Exercise ::
Transcribe the stretch of the clothes diary from "More Playing" through "the Keep box.".
*** Text shown ***
Three out of four items I’m keeping because they are artefacts.  The fleece trousers became day wear when I wore them for a laparoscopy operation, a marvellous thing to have been through because I feel much more well since, and my body is more ready for babies (hey, I’m showing you my clothes inside out, I feel like we’re close…too much?).  The moon jumper has some happy memories: I learned to hula hoop in it a couple of years ago, taught by a nice lady I met, on the South Bank; I needed to learn to do some poetry with a hoop and met her at precisely the right time.  The black dress I wore when it was new, smart and as unrestricting as it is now, for the interview for the job that made my life brilliant.    The blue tee shirt doesn’t have a place in my heart, that I remember, but I like the colour and it’s useful for layering.  I’m not able to Not Keep any of them, perhaps because the poorer me might need to be comfortable or scruffy again and I don’t think it’s sensible to spend more money for that!

The black pumps I was wearing with Thursday’s dress were so soaked and worn out by the end of the day – the sole stuck on with electrical tape – that I threw them in the bin on the way home (I was wearing my walking trainers).

More Playing

24.06.11

Friday’s clothes were play clothes: the sandals make me happier with their big, orange circles.  I feel like a bat-punk in the hoodie.  Good for playing and playing in work.  Saturday’s jumper dress was very misjudged.  BP was coming to stay, and she mentioned she was questioning what to wear.  I said clothes for sitting comfortably and talking, talking, talking – but fused the weather where she was with where I was and wore clothes for a chilly day (not the beginning of a heat wave).  It was fine in the air-con supermarket, not so much when cooking a slow roast – but the food and wool were good for talking, talking, all night.  It’s a classic jumper dress and in the Keep box.
*** End of Text shown ***
*** Entries shown ***
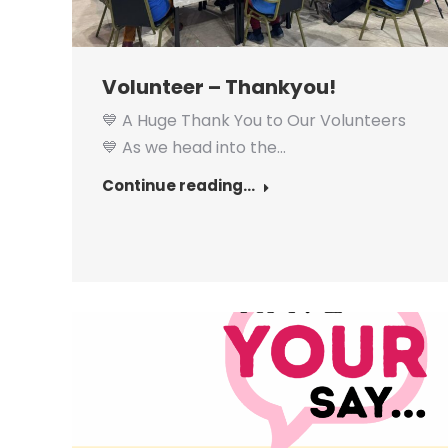
Volunteer – Thankyou!
💙 A Huge Thank You to Our Volunteers
💙 As we head into the…
Continue reading...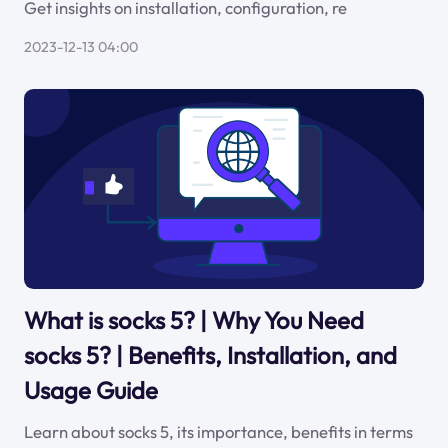
Get insights on installation, configuration, re
2023-12-13 04:00
What is socks 5? | Why You Need
socks 5? | Benefits, Installation, and
Usage Guide
Learn about socks 5, its importance, benefits in terms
*** End of Entries shown ***
Task output ::
More Playing

24.06.11

Friday’s clothes were play clothes: the sandals make me happier with their big, orange circles.  I feel like a bat-punk in the hoodie.  Good for playing and playing in work.  Saturday’s jumper dress was very misjudged.  BP was coming to stay, and she mentioned she was questioning what to wear.  I said clothes for sitting comfortably and talking, talking, talking – but fused the weather where she was with where I was and wore clothes for a chilly day (not the beginning of a heat wave).  It was fine in the air-con supermarket, not so much when cooking a slow roast – but the food and wool were good for talking, talking, all night.  It’s a classic jumper dress and in the Keep box.